S'agissant de l'espace dans lequel une nouvelle conception du travail centrée sur les compétences peut être promue, ou encore de l'espace par lequel se créent et se diffusent les savoirs productifs nouveaux dont toute société a besoin, nul doute que l'entreprise s'impose comme un lieu incontournable. Cette dernière a cependant besoin en retour des savoirs et des connaissances que la société produit.
La nécessaire institutionnalisation de l'entreprise
Un nouveau pacte ou compromis social élaboré dans la perspective d'une institutionnalisation de l'entreprise est aujourd'hui indispensable. Nous rejoignons ici les réflexions de ceux qui soulignent que l'entreprise ne devrait pas se confondre –comme cela est le cas actuellement– avec la société de capitaux. Ayant une existence propre, distincte de celle de la société de capitaux qui contrôle son capital, l'entreprise devra à l'avenir être fondée comme catégorie économique et aussi comme catégorie du droit (3). C'est à ce prix qu'elle pourra être le lieu de convergence d'un projet productif rassemblant toutes les parties prenantes en fonction de leur apport spécifique et non en fonction du seul apport en capital (4).
Au cœur de l'entreprise se trouve, en effet, non pas le capital mais l'humain. Les compétences sont au centre de l'entreprise innovante à progrès partagé (5).

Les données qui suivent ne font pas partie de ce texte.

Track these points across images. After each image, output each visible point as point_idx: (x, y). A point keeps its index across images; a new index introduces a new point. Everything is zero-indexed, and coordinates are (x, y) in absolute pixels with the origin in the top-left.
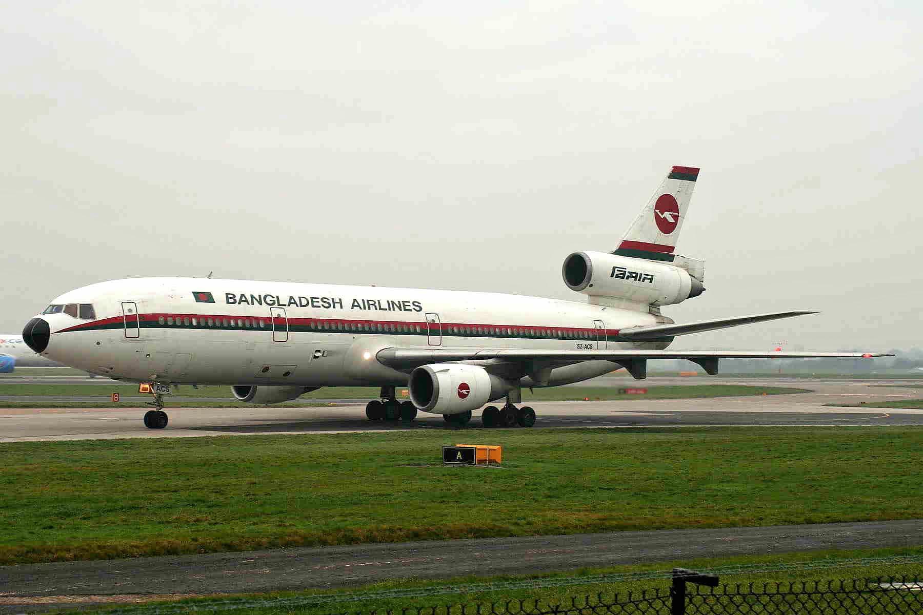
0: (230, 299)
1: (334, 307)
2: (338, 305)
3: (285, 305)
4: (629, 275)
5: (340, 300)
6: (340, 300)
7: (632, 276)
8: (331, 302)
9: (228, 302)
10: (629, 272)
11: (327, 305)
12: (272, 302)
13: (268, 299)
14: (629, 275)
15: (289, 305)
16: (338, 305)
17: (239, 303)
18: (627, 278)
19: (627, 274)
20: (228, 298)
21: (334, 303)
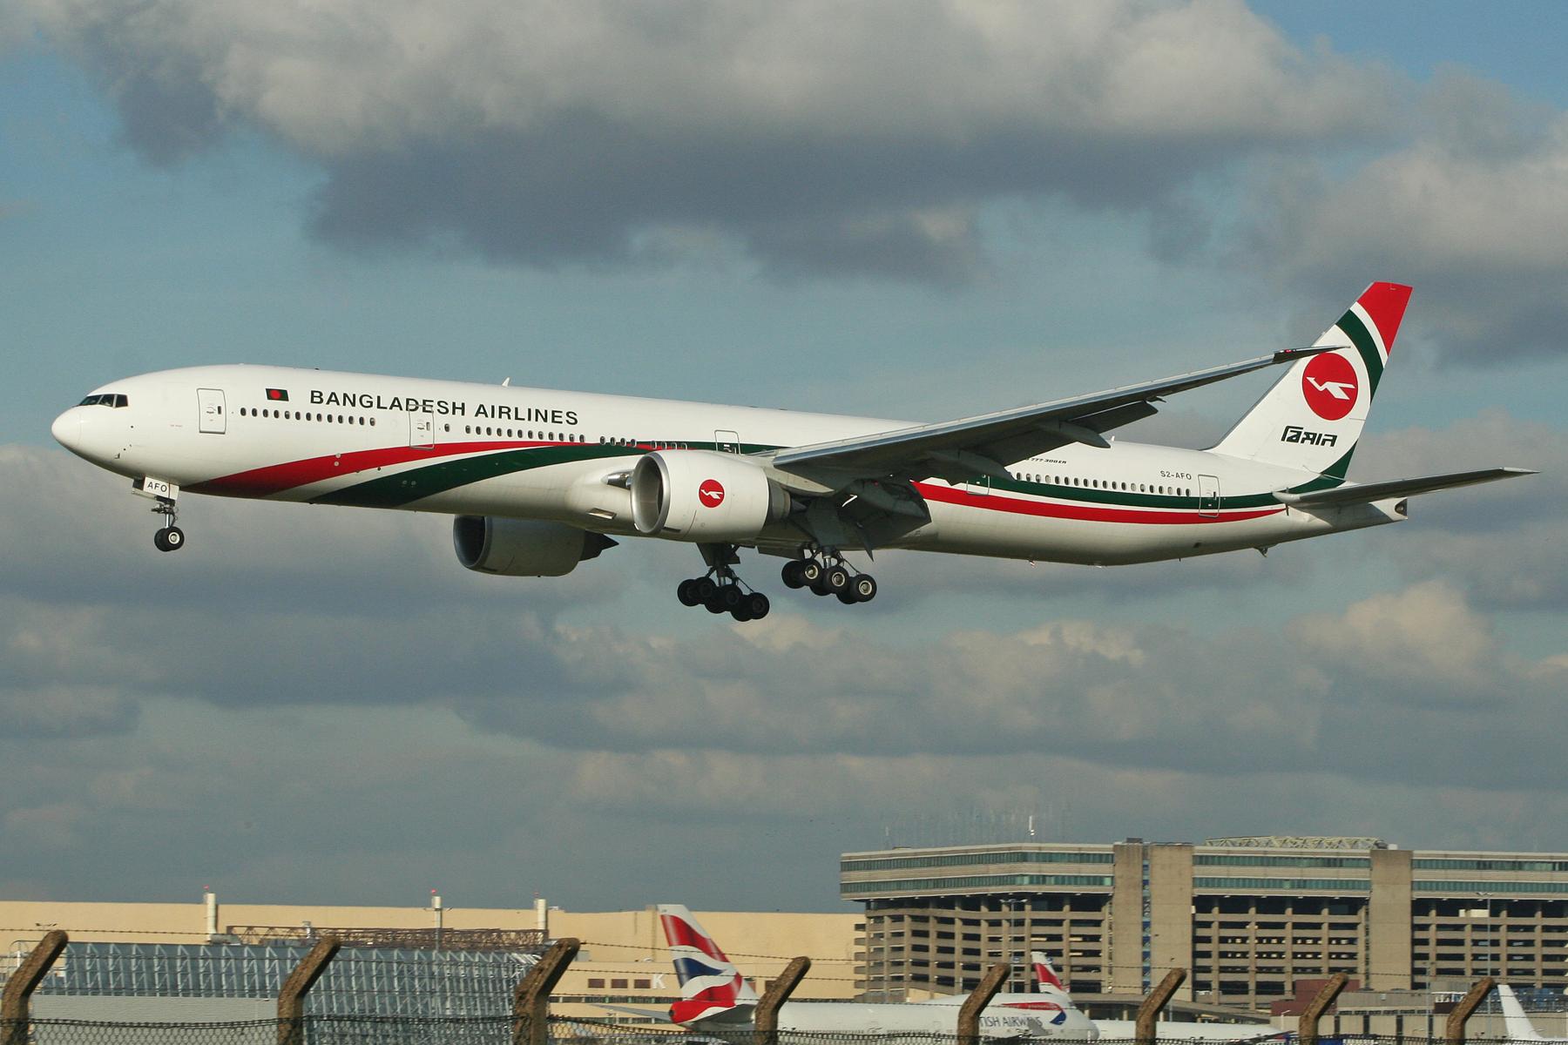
0: (316, 397)
1: (454, 413)
2: (458, 412)
3: (386, 408)
4: (1305, 436)
5: (463, 404)
6: (463, 404)
7: (1308, 438)
8: (450, 407)
9: (312, 401)
10: (1305, 433)
11: (444, 410)
12: (369, 404)
13: (365, 400)
14: (1305, 436)
15: (391, 408)
16: (458, 412)
17: (328, 403)
18: (1302, 442)
19: (1303, 436)
20: (313, 397)
21: (454, 408)
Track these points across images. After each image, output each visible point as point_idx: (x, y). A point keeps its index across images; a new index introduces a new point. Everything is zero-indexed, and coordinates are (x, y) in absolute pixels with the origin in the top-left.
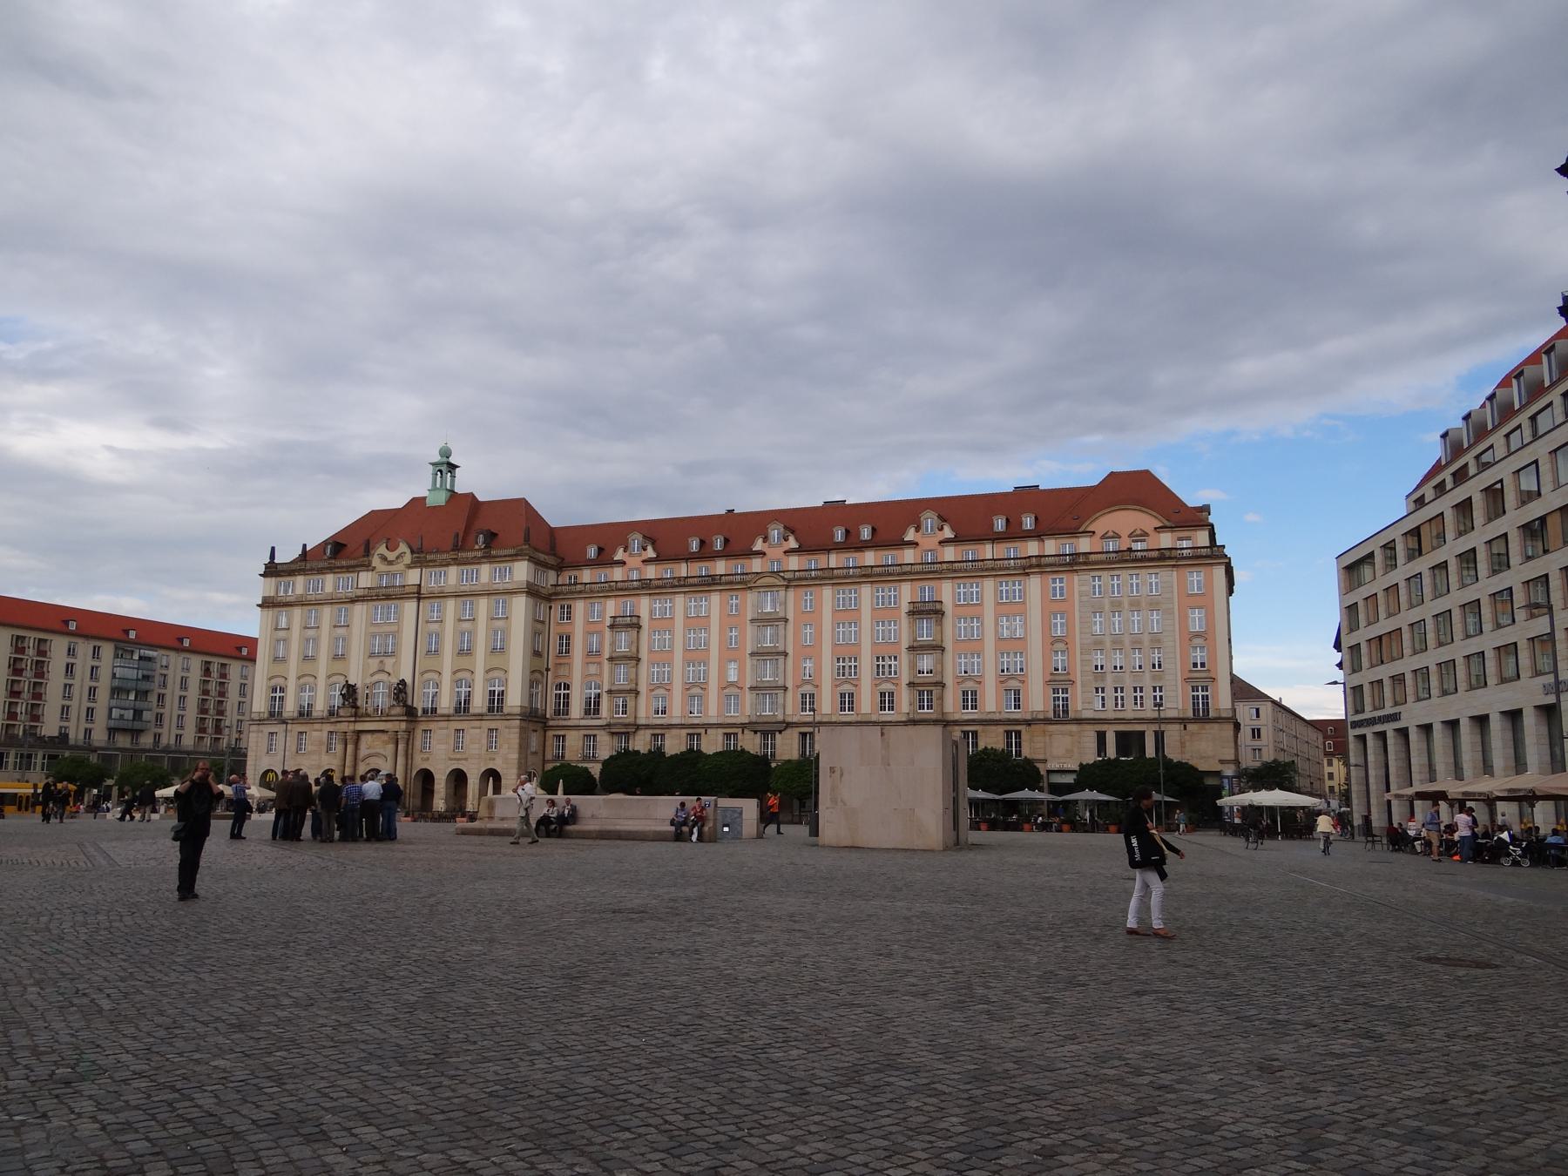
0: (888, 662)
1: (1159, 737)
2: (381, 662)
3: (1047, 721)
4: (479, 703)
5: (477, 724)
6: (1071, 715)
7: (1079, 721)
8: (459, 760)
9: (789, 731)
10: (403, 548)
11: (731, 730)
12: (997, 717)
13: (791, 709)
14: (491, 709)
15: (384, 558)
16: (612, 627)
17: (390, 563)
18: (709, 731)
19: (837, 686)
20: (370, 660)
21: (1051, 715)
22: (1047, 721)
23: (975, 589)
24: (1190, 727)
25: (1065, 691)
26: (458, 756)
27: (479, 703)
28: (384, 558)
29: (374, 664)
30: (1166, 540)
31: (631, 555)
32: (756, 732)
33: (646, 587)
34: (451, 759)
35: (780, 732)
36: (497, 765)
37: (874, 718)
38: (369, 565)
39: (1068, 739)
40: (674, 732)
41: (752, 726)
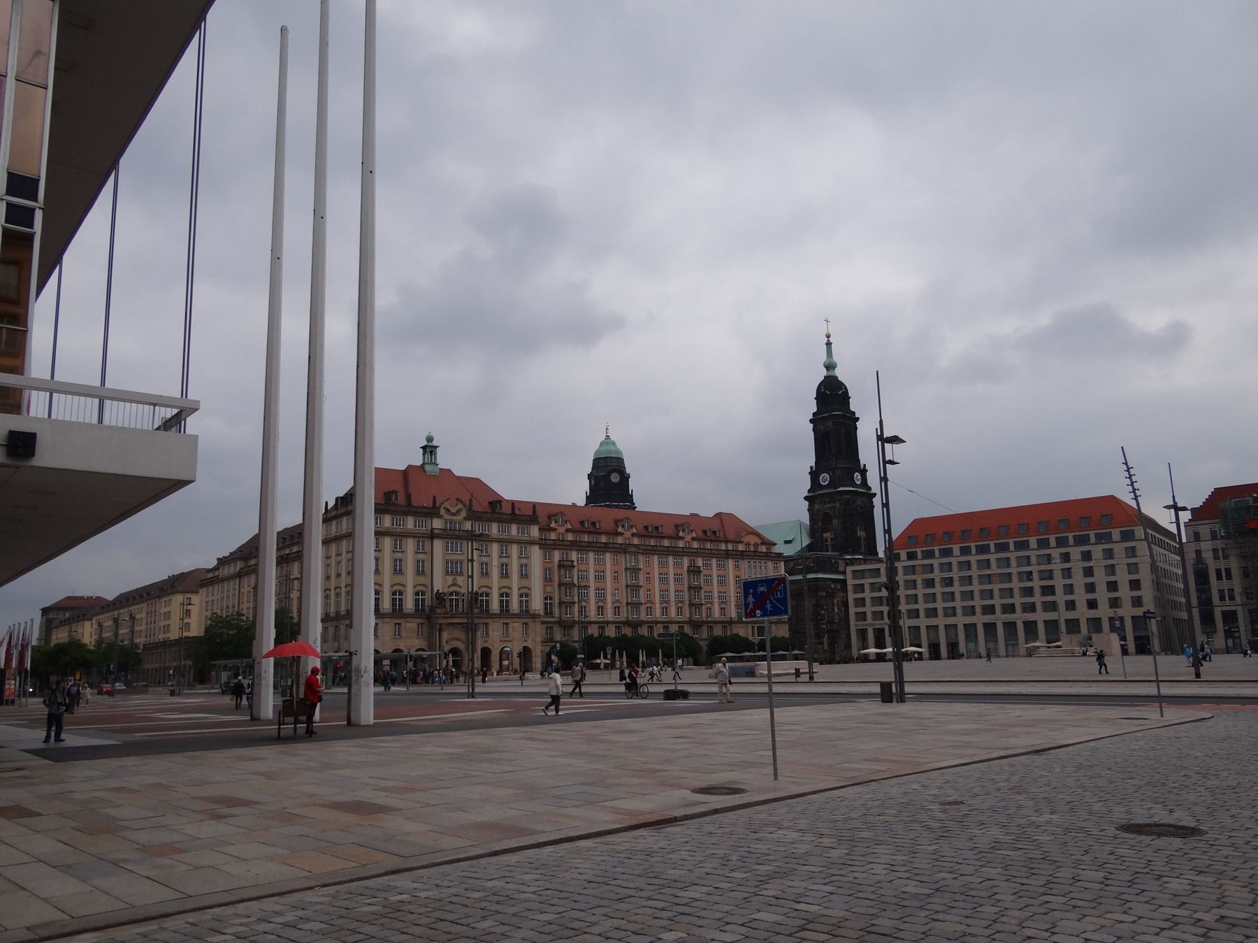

Ici, l'entreprise est considérée comme une organisation humaine inscrite dans la durée. Cette organisation, selon nous, est susceptible d'articuler innovation, capacité des travailleurs cognitifs à formuler/résoudre des problèmes inédits, formation permanente des compétences, contribution de l'entreprise au bien-être de ses parties prenantes et de la société, préservation de la nature.
Des prémisses d'une telle démarche sont perceptibles à travers certaines orientations comme celle –même si celle-ci n'est pas exempte d'ambigüités– en termes de «responsabilité sociale et environnementale». S'agissant d'une conception renouvelée de l'entreprise, nous pouvons aussi faire référence au développement des sociétés coopératives de production et, plus largement, au secteur de l'économie sociale dont le sens et les modalités d'existence se rapprochent de celles que nous prônons.
La démocratie consiste à reconnaître la diversité des apports de chacun et les réunir au service du bien commun. Prenant appui sur une conception nouvelle du travail et du processus d'innovation, l'entreprise à progrès partagé se définit par le fait qu'elle associe toutes les parties prenantes, tant dans la reconnaissance de la diversité des apports que dans les modes (collaboratifs) de décision. L'entreprise à progrès partagé innove non seulement dans les biens et services qu'elle propose mais aussi dans ses façons de produire et dans son organisation. Au final, l'entreprise à progrès partagé articule de manière originale démocratie et efficacité. Une telle conception de l'entreprise, profondément renouvelée, permettra de reconstruire le lien entre l'entreprise et la société, de replacer l'entreprise au cœur de la Cité.
(1) Le texte qui suit est en large partie issu d'un livre de l'auteur à paraître le 24 janvier 2012 "L'urgence industrielle !" aux Éditions Le Bord de l'Eau.
(2) Voir le rapport de l'ancien Commissariat Général du Plan sur "La nouvelle nationalité de l'entreprise", La Documentation Française, 1999.
(3) Actuellement, les modalités de désignation des dirigeants, les droits des actionnaires et des salariés sont, par exemple, définis non par le droit de l'entreprise –qui n'existe pas– mais par le droit des sociétés et le droit du travail.
(4) On lira avec intérêt l'ouvrage de Daniel Bachet et alii (2007), Sortir de l'entreprise capitaliste, Éditions du Croquant, ou encore Daniel Bachet (2007), Les fondements de l'entreprise. Construire une alternative à la domination financière, Les Éditions de l'Atelier.
(5) Terminologie heureuse suggérée dans différents articles de Blanche Segrestin et Armand Hatchuel. Voir en particulier La société contre l'entreprise ? Vers une norme d'entreprise à progrès collectif in Droit et Société, n°65/2007 (dossier Représentations, modèles et normes pour l'entreprise coordonné par Maryse Salles).